The whole episode left me questioning the competence and ethics of those investigating crimes. Their inability to take responsibility for their actions, despite being family people, parents and supposed professionals, speaks volumes about the deterioration of values within Nigerian institutions.
Witnessing the powerful Chidera flee from the scene when the SERVICOM department officers surfaced only added to my disappointment. The IO in charge of the matter seemed remorseful after a while and I registered my personal displeasure in her action and that of her colleagues. I reminded her we met before and she wasn’t always like that.
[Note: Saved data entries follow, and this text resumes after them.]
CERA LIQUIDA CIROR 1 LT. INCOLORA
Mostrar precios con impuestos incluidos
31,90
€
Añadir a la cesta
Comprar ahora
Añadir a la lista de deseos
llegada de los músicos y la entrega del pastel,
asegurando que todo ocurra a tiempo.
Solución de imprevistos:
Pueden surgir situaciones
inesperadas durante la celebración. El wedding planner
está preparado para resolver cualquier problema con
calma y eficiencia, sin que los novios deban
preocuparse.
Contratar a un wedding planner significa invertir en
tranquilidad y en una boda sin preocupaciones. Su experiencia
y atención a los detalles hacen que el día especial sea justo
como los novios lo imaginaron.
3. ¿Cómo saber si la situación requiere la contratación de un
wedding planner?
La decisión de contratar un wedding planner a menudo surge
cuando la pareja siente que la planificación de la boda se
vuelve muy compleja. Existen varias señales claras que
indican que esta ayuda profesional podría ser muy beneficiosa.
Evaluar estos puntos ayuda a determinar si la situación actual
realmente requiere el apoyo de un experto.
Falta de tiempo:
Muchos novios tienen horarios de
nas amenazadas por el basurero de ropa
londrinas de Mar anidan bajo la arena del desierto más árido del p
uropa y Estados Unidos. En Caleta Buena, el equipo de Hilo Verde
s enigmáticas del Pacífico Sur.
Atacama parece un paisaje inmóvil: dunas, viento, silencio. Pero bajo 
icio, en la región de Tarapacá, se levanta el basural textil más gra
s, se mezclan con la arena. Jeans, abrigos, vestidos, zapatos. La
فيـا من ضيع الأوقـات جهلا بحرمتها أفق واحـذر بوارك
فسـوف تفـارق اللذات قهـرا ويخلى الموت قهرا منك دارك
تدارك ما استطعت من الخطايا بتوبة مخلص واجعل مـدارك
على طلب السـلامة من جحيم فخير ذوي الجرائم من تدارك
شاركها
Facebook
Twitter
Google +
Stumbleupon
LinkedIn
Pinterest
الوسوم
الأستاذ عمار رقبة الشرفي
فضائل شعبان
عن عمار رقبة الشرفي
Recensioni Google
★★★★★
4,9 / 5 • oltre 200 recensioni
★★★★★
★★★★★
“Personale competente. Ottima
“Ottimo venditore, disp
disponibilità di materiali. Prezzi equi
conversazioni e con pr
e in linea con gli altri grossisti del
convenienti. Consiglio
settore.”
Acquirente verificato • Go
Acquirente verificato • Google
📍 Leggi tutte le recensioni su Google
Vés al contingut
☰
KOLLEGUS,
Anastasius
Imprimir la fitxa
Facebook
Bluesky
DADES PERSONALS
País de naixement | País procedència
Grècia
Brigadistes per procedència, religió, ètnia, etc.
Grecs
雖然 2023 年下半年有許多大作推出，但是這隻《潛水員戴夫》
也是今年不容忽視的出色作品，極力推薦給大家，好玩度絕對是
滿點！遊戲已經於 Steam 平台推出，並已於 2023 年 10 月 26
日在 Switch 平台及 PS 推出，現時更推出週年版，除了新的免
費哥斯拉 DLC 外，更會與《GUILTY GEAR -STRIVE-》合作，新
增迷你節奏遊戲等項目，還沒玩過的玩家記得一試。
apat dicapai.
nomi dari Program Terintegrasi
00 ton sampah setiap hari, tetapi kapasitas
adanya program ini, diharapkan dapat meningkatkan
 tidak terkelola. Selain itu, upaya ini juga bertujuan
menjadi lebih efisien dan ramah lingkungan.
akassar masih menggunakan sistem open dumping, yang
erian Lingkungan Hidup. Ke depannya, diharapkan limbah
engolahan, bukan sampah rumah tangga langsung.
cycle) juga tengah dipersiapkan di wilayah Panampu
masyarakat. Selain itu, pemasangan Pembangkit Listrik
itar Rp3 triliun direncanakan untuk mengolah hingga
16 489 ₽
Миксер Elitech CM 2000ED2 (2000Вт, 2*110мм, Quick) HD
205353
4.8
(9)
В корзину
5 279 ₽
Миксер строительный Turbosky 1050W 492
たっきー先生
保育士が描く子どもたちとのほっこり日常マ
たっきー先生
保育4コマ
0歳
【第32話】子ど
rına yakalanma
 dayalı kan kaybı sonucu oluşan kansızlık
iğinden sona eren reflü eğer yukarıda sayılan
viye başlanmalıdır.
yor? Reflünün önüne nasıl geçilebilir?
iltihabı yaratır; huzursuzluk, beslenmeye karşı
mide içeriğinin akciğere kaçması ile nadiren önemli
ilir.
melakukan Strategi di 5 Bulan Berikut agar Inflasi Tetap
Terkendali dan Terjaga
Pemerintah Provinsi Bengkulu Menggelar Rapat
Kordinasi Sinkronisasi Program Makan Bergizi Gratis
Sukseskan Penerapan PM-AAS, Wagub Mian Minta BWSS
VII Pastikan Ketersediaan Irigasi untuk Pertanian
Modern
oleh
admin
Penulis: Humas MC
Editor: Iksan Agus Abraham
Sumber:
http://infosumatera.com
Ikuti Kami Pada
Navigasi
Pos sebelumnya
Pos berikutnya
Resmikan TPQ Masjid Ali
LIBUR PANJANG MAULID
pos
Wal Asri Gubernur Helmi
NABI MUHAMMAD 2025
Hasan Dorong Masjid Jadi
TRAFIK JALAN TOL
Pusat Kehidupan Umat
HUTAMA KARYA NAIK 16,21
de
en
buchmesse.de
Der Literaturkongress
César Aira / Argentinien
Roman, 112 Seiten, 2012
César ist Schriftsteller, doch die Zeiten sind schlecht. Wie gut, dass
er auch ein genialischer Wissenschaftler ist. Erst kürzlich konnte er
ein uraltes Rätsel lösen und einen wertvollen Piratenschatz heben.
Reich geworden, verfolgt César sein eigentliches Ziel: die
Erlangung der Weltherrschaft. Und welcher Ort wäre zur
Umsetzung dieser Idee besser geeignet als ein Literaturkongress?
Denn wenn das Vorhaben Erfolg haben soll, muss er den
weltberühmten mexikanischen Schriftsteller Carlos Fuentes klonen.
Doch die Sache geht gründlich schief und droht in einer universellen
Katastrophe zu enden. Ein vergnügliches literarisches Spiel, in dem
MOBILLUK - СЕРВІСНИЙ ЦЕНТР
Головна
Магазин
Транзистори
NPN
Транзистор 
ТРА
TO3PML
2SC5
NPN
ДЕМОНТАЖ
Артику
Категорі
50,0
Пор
If she has any modicum of self-respect, she would apologize to herself in her quiet moments for letting herself down.
One other green-horned operative, a young officer, jokingly said to my ears that ‘you dey report EFCC to EFCC’, and finished off by saying, ‘we dey beat and detain lawyer for here oh’. That’s how deep the rot goes! The sheer impertinence!
While it will be wrong to conclude that this is the situation with everyone in the Commission, the actions of these officers have shattered my respect for the EFCC. It raises the question of whether these are isolated incidents or if the EFCC as an organization has lost its way. How can we build such a magnificent edifice to fight crime but let such characters sneak in and odorize it with their unprofessionalism?! How?
We focus on criticizing our leaders yet we fail in our own little responsibilities. This incident is not just a reflection of these individuals’ actions, but a failure of Nigeria as a whole. It’s a mockery of the rule of law, and a stark reminder that we can’t hope for change if we can’t even address these issues within our own organizations.
To my friends and acquaintances within the EFCC, especially the lawyers, it’s essential to reflect on the organization’s values and contribute to its re-evaluation. I was recently at a public speaking engagement with an EFCC representative on the same panel, and the man talked about honesty and discipline. Looking back now, his words now ring hollow and insincere.
The incident I witnessed at the EFCC has left an indelible mark on my professional journey. It serves as a stark reminder that even organizations tasked with upholding justice and integrity can falter, and in so doing, divest itself of public trust and belief. It was such a disappointing incident, and I verily hope that the Commission will address this.
Pelumi Olajengbesi is a Legal Practitioner and Managing Partner at Law Corridor.